Она, очевидно, не лукавила. Ярко сверкнувший луч надежды снова угас.
— Расскажите мне все, что про них слышали!
— Да полно же, сердешный, полно! Я все расскажу… Полно…
Сознавая, что для толкового соображенья драгоценных сведений необходимо утишить рыданья и остановить слезы, я превозмог одолевающие меня чувствования и настолько победил волнение, что с наружным спокойствием мог внимать матери Мартирии.
— Я слышала, что она из монастыря-то хотела бежать, да поймали…
— Из какого монастыря?
— Из Кущинского.
— Это далеко отсюда?
— Не знаю, голубчик, не знаю!
— Кто ж это говорил, что она хотела бежать?
— Да все у нас толковали…
— А они от кого узнали?..
— Приезжала, говорили, черница из Кущинской обители, и говорила эта черница, что ее в другую обитель хотят послать.

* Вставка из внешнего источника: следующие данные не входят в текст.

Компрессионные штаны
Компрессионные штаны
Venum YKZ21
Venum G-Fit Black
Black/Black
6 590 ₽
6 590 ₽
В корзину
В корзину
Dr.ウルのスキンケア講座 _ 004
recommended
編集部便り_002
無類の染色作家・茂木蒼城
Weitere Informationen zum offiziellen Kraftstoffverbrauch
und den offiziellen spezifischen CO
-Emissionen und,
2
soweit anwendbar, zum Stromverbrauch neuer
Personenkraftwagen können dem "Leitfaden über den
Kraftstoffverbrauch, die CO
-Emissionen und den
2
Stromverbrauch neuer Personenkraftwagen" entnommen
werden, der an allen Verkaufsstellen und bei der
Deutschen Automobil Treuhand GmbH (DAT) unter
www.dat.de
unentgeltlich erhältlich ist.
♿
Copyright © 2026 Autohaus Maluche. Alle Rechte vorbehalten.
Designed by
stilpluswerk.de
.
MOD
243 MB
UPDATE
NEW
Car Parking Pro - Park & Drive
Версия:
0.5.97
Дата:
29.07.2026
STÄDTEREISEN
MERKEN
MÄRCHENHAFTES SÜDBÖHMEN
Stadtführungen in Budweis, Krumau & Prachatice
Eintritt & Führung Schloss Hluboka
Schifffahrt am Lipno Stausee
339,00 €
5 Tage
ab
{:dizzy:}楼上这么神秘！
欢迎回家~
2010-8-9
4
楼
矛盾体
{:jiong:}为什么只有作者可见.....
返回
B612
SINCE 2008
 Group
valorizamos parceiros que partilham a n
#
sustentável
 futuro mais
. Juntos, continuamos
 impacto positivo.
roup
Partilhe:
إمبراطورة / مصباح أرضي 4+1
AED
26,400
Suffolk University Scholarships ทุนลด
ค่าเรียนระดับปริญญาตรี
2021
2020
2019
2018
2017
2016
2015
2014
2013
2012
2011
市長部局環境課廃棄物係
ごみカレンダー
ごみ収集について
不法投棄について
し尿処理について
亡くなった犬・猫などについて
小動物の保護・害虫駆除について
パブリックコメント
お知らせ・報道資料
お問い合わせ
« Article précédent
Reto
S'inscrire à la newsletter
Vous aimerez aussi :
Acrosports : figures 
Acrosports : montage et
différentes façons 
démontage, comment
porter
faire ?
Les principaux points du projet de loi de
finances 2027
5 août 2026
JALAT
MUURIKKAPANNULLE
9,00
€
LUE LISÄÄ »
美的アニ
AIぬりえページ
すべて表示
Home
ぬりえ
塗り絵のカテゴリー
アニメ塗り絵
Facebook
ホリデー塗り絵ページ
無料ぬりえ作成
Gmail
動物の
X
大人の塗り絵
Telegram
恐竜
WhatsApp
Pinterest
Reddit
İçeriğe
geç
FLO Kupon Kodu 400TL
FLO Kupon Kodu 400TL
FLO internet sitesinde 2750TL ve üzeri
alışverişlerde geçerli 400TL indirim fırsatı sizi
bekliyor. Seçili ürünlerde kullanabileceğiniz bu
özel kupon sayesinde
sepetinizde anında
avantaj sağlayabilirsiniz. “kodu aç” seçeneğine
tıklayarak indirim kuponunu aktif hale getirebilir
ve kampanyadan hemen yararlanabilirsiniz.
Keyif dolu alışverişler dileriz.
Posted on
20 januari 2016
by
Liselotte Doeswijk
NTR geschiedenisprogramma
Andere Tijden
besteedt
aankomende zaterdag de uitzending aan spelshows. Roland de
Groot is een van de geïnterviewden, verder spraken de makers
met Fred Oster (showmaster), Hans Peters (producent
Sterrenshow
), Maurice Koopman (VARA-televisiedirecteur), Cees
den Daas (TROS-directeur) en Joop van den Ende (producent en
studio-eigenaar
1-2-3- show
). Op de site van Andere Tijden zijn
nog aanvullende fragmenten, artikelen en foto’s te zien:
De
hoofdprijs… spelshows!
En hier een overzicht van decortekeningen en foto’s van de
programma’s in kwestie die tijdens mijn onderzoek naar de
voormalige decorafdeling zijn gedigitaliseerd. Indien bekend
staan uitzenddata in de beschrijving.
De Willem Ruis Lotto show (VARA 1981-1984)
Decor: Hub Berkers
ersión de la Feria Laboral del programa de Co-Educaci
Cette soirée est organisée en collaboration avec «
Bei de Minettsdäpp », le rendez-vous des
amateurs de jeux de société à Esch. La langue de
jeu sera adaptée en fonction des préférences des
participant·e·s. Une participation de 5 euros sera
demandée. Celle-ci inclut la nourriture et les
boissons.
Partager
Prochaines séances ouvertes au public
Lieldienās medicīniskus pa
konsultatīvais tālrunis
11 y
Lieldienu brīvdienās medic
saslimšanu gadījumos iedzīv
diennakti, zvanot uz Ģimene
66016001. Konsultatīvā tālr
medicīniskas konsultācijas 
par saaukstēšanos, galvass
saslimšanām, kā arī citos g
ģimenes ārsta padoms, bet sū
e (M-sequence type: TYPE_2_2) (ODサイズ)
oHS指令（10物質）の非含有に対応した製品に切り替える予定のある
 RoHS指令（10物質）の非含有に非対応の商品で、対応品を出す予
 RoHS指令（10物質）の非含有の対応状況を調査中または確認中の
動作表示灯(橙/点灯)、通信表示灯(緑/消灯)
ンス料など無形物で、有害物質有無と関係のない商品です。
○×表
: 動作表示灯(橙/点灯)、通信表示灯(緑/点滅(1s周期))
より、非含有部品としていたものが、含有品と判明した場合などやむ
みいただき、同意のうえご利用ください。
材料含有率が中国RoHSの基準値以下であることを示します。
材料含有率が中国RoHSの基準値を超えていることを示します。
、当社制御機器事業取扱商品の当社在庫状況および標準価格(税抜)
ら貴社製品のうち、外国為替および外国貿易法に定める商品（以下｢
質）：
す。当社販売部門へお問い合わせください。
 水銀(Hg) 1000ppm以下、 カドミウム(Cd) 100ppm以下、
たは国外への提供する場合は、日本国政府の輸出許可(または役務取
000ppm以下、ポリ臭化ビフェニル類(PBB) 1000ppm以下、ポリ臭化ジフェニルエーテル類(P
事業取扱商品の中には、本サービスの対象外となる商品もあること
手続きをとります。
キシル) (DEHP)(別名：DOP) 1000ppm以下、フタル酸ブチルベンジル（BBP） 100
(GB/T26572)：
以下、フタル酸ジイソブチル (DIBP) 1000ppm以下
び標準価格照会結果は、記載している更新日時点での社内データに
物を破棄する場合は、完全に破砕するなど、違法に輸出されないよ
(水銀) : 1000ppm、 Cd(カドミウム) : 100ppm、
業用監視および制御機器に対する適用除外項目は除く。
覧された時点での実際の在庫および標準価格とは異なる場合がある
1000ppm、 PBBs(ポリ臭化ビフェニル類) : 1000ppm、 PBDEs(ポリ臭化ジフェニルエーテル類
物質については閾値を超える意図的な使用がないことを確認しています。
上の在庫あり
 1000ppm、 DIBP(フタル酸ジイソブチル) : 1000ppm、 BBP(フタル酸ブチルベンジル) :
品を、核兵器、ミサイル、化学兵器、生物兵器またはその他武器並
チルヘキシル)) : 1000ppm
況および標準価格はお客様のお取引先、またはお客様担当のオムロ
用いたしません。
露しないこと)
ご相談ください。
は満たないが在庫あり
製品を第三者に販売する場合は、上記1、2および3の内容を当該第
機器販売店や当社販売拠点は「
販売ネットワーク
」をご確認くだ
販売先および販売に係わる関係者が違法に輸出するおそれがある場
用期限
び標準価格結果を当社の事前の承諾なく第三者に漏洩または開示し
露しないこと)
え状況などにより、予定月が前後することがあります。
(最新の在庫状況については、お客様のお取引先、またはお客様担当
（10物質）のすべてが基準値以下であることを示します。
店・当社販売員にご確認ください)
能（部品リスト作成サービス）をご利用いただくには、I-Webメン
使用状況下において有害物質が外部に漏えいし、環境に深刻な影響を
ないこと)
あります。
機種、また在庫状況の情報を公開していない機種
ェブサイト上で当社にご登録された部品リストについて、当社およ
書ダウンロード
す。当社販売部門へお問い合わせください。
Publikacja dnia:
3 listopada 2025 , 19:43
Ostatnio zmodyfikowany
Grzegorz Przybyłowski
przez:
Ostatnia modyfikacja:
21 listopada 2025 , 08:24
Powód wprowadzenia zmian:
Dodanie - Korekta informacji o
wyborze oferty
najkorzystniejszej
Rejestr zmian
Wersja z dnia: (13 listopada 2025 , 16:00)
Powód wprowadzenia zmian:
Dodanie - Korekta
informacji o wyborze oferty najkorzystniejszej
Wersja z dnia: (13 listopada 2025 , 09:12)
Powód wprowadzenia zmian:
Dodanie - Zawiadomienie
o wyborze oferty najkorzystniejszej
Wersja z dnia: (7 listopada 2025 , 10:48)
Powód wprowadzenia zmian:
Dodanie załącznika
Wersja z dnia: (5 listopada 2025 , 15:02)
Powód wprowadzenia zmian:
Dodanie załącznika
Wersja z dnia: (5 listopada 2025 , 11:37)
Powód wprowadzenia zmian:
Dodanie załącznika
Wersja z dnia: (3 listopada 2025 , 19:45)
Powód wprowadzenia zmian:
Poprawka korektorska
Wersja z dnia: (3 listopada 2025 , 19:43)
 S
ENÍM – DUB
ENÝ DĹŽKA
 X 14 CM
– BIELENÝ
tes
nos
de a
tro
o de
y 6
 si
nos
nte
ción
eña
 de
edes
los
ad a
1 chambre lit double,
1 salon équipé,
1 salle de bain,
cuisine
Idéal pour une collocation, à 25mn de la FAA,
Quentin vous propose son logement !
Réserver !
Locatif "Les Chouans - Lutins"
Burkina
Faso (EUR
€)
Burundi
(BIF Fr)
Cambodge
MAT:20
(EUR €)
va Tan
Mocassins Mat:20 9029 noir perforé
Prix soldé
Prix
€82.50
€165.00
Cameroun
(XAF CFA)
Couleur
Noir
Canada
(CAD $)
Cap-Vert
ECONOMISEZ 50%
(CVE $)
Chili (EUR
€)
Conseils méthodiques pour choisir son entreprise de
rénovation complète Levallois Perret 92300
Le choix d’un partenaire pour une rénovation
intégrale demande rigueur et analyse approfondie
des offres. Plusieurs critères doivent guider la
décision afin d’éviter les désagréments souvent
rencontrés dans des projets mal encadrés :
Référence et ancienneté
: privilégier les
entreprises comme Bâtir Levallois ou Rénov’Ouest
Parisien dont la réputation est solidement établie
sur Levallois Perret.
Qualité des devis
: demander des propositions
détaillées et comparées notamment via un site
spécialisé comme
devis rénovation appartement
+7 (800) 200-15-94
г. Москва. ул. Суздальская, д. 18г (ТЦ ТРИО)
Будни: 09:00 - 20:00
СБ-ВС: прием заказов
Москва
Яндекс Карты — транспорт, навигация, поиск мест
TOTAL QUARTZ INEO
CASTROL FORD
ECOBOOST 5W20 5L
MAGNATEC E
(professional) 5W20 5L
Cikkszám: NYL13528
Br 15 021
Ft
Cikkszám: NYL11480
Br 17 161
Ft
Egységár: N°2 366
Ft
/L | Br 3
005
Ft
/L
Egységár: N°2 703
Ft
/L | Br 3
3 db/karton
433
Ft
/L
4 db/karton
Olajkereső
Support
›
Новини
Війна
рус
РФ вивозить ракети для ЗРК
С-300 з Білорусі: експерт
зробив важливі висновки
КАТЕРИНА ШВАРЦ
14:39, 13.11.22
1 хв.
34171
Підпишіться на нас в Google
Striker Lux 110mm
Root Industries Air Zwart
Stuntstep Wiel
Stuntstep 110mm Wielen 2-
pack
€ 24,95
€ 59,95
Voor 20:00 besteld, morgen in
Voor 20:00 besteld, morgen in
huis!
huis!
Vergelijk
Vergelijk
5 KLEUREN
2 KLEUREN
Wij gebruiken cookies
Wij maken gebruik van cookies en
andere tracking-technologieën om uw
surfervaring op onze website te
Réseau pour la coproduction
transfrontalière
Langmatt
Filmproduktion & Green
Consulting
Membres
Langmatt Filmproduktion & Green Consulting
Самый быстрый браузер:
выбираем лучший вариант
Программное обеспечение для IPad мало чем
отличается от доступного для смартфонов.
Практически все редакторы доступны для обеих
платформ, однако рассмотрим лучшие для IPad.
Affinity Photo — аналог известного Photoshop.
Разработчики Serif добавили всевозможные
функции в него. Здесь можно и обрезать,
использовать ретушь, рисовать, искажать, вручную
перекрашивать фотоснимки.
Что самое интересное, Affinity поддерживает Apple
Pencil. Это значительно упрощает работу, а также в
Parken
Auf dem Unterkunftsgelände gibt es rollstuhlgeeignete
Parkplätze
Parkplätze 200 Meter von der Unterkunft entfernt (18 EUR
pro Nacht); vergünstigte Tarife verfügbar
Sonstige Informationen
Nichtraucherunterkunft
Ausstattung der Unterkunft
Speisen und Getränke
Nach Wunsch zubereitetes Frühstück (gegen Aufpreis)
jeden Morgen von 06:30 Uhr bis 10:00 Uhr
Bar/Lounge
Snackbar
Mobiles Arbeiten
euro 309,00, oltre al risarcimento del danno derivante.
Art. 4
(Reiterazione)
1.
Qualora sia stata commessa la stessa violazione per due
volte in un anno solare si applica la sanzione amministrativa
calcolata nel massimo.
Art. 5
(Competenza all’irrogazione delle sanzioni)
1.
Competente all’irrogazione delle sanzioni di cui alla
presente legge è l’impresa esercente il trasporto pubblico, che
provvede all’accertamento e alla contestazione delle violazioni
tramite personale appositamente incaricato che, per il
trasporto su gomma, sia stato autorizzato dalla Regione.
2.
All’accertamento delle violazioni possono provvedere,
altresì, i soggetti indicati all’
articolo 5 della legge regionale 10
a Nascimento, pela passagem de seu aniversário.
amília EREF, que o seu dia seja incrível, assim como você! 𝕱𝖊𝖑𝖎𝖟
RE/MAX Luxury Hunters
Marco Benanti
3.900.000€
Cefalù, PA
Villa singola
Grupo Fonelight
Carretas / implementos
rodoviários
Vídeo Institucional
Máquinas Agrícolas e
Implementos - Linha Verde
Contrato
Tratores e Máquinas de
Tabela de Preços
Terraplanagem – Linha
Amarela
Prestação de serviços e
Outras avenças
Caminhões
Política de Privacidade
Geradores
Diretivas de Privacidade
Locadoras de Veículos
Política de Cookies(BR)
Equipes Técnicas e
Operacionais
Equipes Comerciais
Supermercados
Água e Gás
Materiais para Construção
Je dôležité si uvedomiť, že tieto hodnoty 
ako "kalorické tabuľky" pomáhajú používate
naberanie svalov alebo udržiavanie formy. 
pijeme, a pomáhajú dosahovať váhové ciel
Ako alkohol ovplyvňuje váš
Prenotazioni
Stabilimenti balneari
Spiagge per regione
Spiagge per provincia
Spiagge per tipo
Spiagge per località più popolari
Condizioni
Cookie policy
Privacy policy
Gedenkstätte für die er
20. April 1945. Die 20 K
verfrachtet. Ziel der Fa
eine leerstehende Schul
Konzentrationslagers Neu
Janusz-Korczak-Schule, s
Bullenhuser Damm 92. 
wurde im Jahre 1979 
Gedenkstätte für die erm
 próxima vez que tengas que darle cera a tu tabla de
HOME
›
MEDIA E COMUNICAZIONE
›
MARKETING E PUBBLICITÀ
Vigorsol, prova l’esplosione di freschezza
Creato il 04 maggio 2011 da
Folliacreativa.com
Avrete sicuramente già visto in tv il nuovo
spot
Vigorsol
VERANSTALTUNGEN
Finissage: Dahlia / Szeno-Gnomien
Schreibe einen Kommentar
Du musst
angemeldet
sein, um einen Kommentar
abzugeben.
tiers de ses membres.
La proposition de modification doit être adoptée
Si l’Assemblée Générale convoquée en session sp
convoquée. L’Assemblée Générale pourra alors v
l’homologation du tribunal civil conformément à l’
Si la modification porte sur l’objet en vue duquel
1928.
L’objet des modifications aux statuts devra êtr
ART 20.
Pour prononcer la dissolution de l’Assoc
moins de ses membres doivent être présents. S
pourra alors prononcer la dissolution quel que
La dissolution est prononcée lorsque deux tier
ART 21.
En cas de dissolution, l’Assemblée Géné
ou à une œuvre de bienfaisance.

— Настю послали в другую обитель?
— Да, голубчик, в другую…
— Куда?
— А вот запамятовала, как эта обитель прозывается!
— Может, вспомните?
— Может, вспомню…
— А если не вспомните, так вы спросите… Спросите?
— Спрошу, спрошу…
— А про Софрония что слышали?
— Да вот хотел украсть он чудотворную икону…
— Неправда! — воскликнул я с неудержимым гневом.
— Ах, сердешный, что ж это ты так затрясся-то! Опять на тебя находит?
— Неправда! Он не хотел украсть! Он… он…
Я не возмог продолжать.
— Полно, полно…
— Что же вы еще слышали?
— Ну вот, его судить хотели… а потом на каторгу…
— Где же его судили?
— Уж не знаю где, голубчик. Кто говорит, к самому преосвященному представили, а кто говорит, в острог отвезли.
— Далеко это?
— Далеко…
— И вы больше ничего не слыхали?
— Больше ничего…
— И теперь ничего не говорят?
— Ничего не говорят, голубчик, ничего… Теперь только про отца Михаила говорят, про него только и речь идет…
Отчаяние, как некий лютый зверь, на минуту приостановленный в своем яростном стремлении, с новою силою подавило меня.
Долгое время не внимал я увещаньям матери Мартирии, долгое время бесполезно раздавались надо мною ее "полно, полно, сердешный!"
Но всякие скорби и огорчения, даже у людей, к ним не привычных, утихают в своем проявлении, я же, уже не раз изведавший душевные муки и почитавший за чудо не оные, а скорее противоположные им ликования радости, успешнее не испытанных горестями пришел в свое, уже давно мне обычное состояние тихой, безнадежной, тупой печали.
— Ах, хлопчик, хлопчик, чего ты так убиваешься! Сердешный ты мой! весь изойдешь ведь слезами! Полно! полно…
И она, одною рукою поспешно отирая катившиеся слезы, другою тихонько прикасалась то к моей ланите, то к моим волосам.
В этих ее ласковых прикосновениях проявлялось величайшее смущенье, неловкость и вместе удовольствие, кои не ускользнули даже от моей детской наблюдательности, невзирая на все мое душевное расстройство.
— Такие, совсем такие глаза! И брови такие! — шептала она. — Совсем такие!
— Какие? — вопросил я.
— Как у моего крестничка… у сестриного сынка… Я его крестила… Давно, давно это было… Жив ли, не знаю… Живы ли они все?.. Ничего не знаю, ничего…
— Где ж они? — вопросил я снова.
— Далеко-далеко-далеко… Ах, господи! спаси и помилуй! спаси и помилуй!
И она порывисто начала творить крестное знамение. По лицу ее струились слезы, уста трепетали.
— И нельзя с ними вам увидаться? — вопросил я: в уме моем зародилась мысль, не постигла ли и ее, как меня, какая-нибудь насильственная разлука с милыми сердцу.
Она хотела нечто вымолвить, но вместо слов у нее вырвалось рыдание.
Я уже изведал минуты, когда легче рыдать, чем словами выражать свои горестные чувствования, и потому не докучал матери Мартирии дальнейшими вопрошаниями.
— Во имя отца и сына и святого духа, — раздалось за дверью келии.